Pairwise Beats All-at-Once: Behavioral Gains from Sequential Choice Presentation

Abstract

This paper presents the Sequential Rationality Hypothesis, which argues that consumers are better able to make utility-maximizing decisions when products appear in sequential pairwise comparisons rather than in simultaneous multi-option displays. Although this involves higher cognitive costs than the all-at-once format, the current digital market, with its diverse products listed by review ratings, pricing, and paid products, often creates inconsistent choices. The present work shows that preparing the list sequentially supports more rational choice, as the consumer tries to minimize cognitive costs and may otherwise make an irrational decision. If the decision remains the same on both offers, then that is a consistent preference.
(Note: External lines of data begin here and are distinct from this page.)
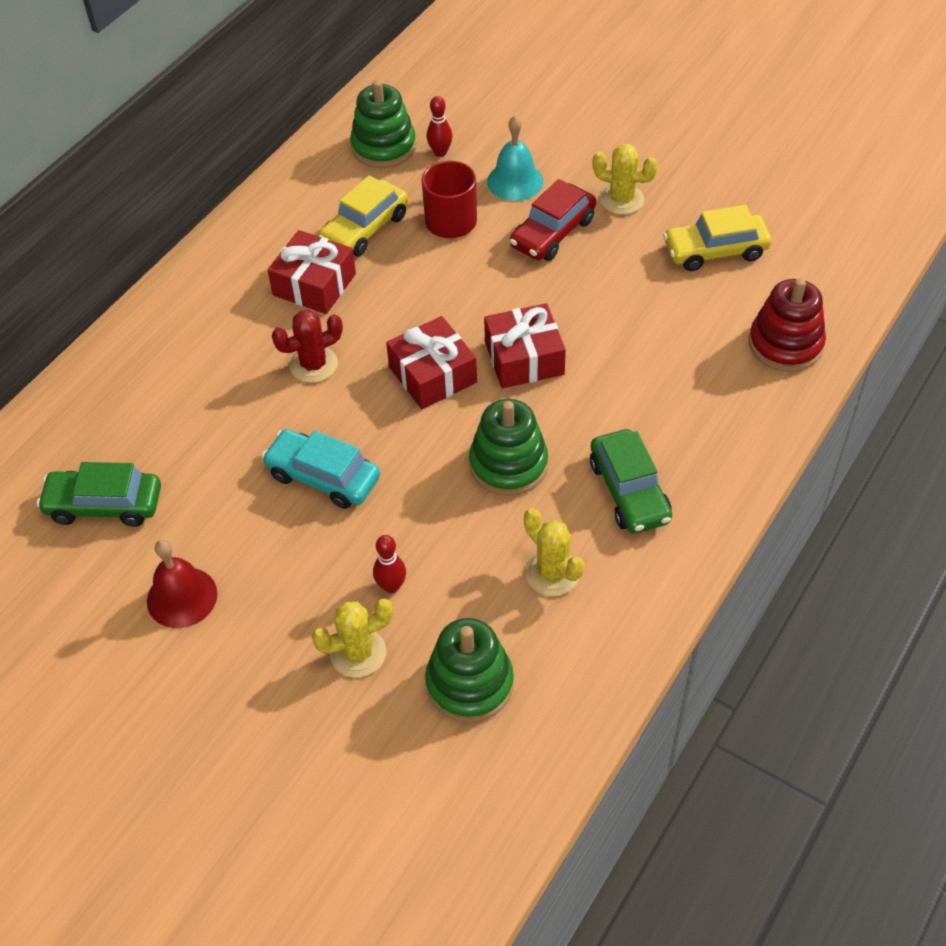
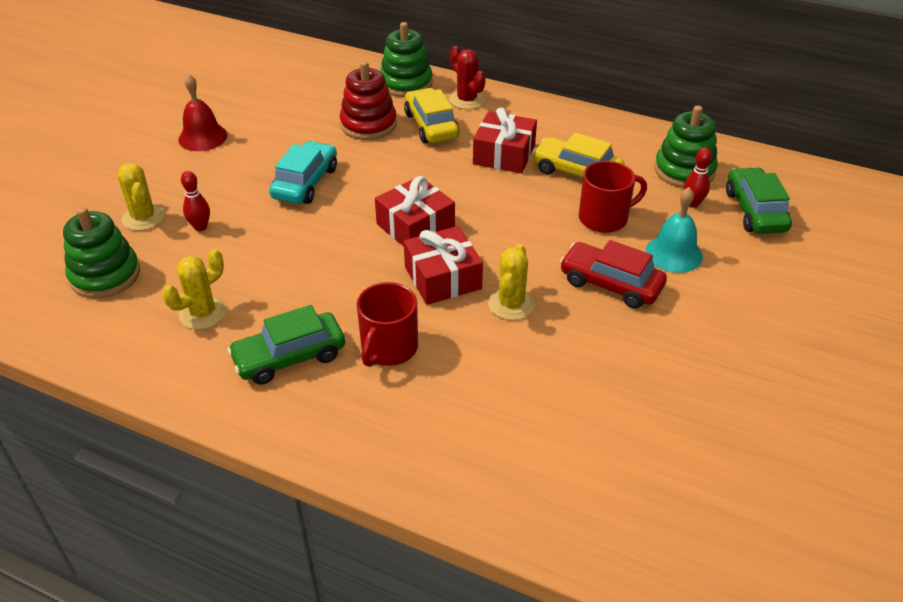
camera: 80 degrees right, 10 degrees down
(104, 505) = (281, 97): green car -> green car (755, 211)
(313, 365) = (417, 165): red cactus -> red cactus (467, 100)
(508, 464) = (319, 278): green stacking toy -> green stacking toy (406, 83)
(621, 200) = (678, 331): yellow cactus -> yellow cactus (511, 304)
(623, 409) = (388, 348): none -> red mug
(715, 251) = (626, 411): yellow car -> yellow car (431, 126)
(785, 344) = (496, 477): red stacking toy -> red stacking toy (368, 124)

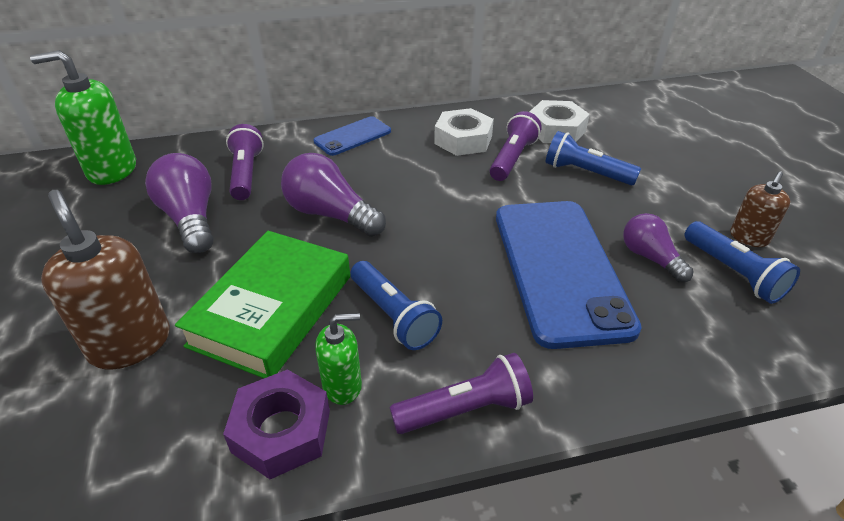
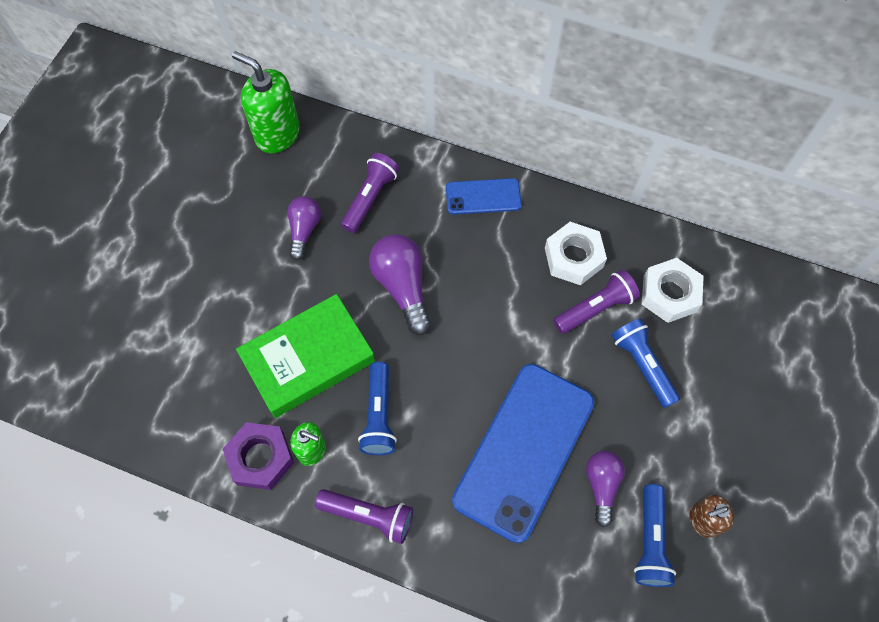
camera: 35 degrees right, 25 degrees up
(130, 343) = (213, 333): brown soap dispenser -> none
(190, 219) = (304, 230): purple light bulb -> purple light bulb, size x0.64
The platform uses this approach by reducing cognitive costs while still providing the list in an all-at-once format rather than sequentially. To show how sequential exposure reduces cognitive overload and prevents context-dependent errors, we develop a bounded attention model and extend the monotonic attention rule of the random attention model to theorize the sequential rational hypothesis. Using a theoretical design with common consumer goods, we test these hypotheses. This theoretical model helps policymakers in digital market laws, behavioral economics, marketing, and digital platform design consider how choice architectures may improve consumer choices and encourage rational decision-making.